## Selected excerpt

·····

Specifically, here is how we do it:
- The GNN model learns a representation for each node based on its features and the graph structure.
Predicting missing edges:
- For each pair of nodes, combine their embeddings to compute the likelihood of an edge. This can be done using techniques such as concatenation, element-wise multiplication, or a distance function (e.g., cosine similarity, dot product).
- Apply a classifier or a score function to the combined node embeddings to predict whether an edge exists between the nodes.
Now, we will combine node embeddings from our trained GNN with element-wise multiplication and use that as edge representation. We are going to train a MLP on the train data we have to predict whether an edge exist based on the edge representation. Finally, we are going to apply that link predictor to the test data.
node_order_train = list(input_features.keys())
node_features_train = torch.stack([input_features[node] for node in node_order_train])
adj_matrix_train = nx.to_numpy_array(G, nodelist=node_order_train)

·····

## Given information
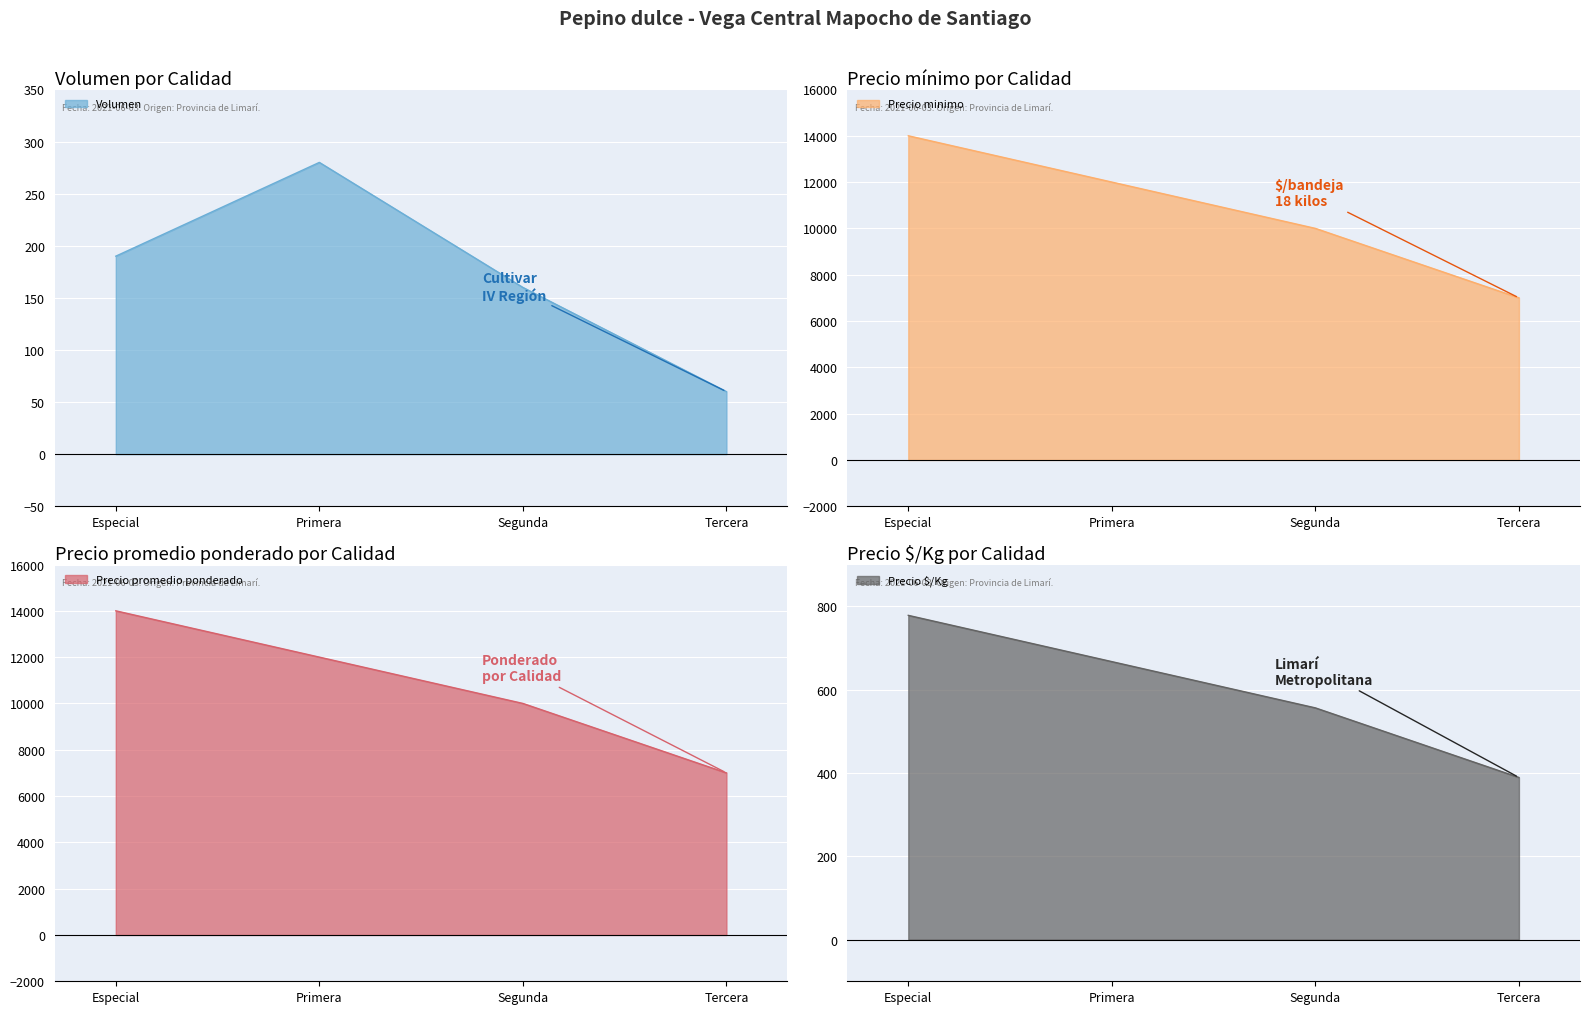

What is the minimum value for Precio promedio ponderado?

7000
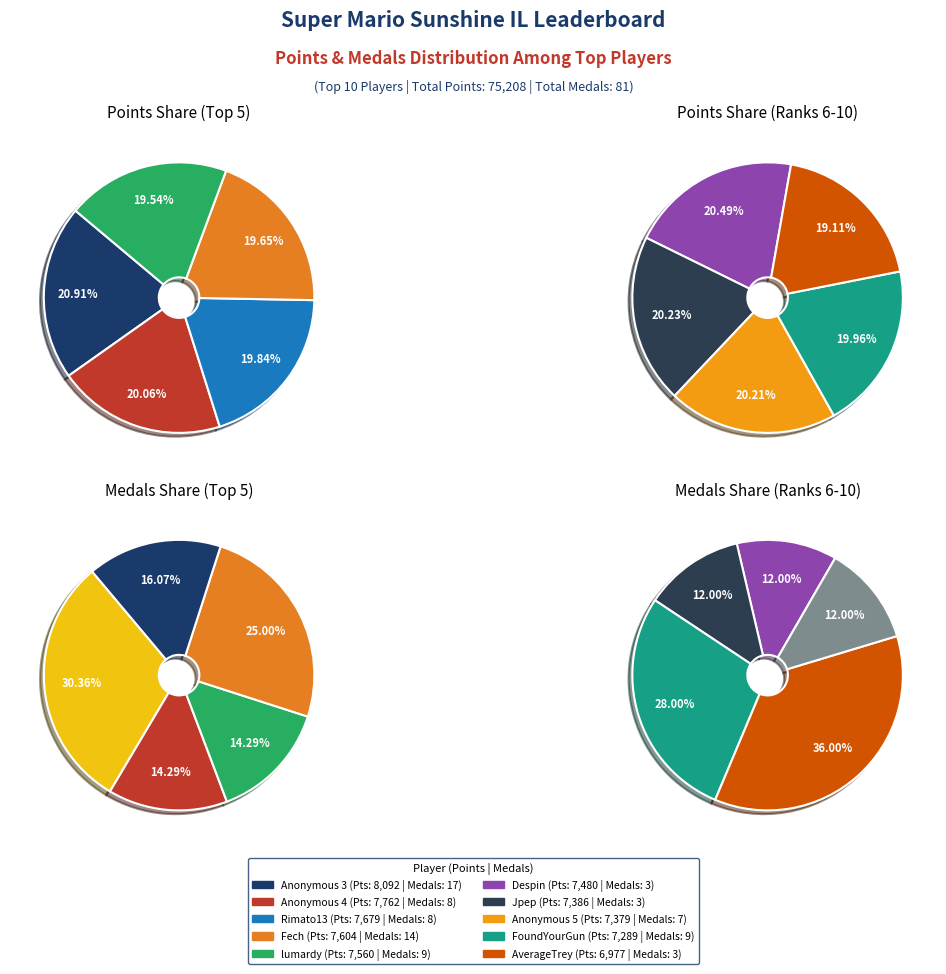

How many segments does this pie chart have?

10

·····

## Instructions
a) List every variable name that receives an assignment in the code lines of the link-prediction excerpt.
b) Continue the link-prediction excerpt from the point where it stops.

## Numbered answers
a) node_order_train, node_features_train, adj_matrix_train

b)
adj_matrix_train = torch.tensor(adj_matrix_train, dtype=torch.float32)
class LinkPredictor(nn.Module):
def __init__(self, input_dim):
super(LinkPredictor, self).__init__()
self.fc1 = nn.Linear(input_dim, 8)
self.fc2 = nn.Linear(8, 1)
def forward(self, x):
x = F.relu(self.fc1(x))
x = torch.sigmoid(self.fc2(x))
return x
def get_node_embeddings(model, node_features, adj_matrix):
model.eval()
with torch.no_grad():
node_embeddings = model.gnn_layer1(node_features, adj_matrix)
node_embeddings = model.gnn_layer2(node_embeddings, adj_matrix)
return node_embeddings
def prepare_edge_prediction_data_with_labels(G, node_embeddings, node_order):
edges = list(G.edges())
non_edges = list(nx.non_edges(G))
data = []
labels = []
for (node1, node2) in edges:
combined_embedding = node_embeddings[node_order.index(node1)] * node_embeddings[node_order.index(node2)]
data.append(combined_embedding)
labels.append(1)
for (node1, node2) in non_edges:
combined_embedding = node_embeddings[node_order.index(node1)] * node_embeddings[node_order.index(node2)]
data.append(combined_embedding)
labels.append(0)
data = torch.stack(data)
labels = torch.tensor(labels, dtype=torch.float32).unsqueeze(1)
return data, labels
predictor = LinkPredictor(hidden_dim)
optimizer = optim.Adam(predictor.parameters(), lr=0.01)
loss_function = nn.BCELoss()
node_embeddings_train = get_node_embeddings(model, node_features_train, adj_matrix_train)
train_data, train_labels = prepare_edge_prediction_data_with_labels(G, node_embeddings_train, node_order_train)
epochs = 100
for epoch in range(epochs):
predictor.train()
predictions = predictor(train_data)
loss = loss_function(predictions, train_labels)
optimizer.zero_grad()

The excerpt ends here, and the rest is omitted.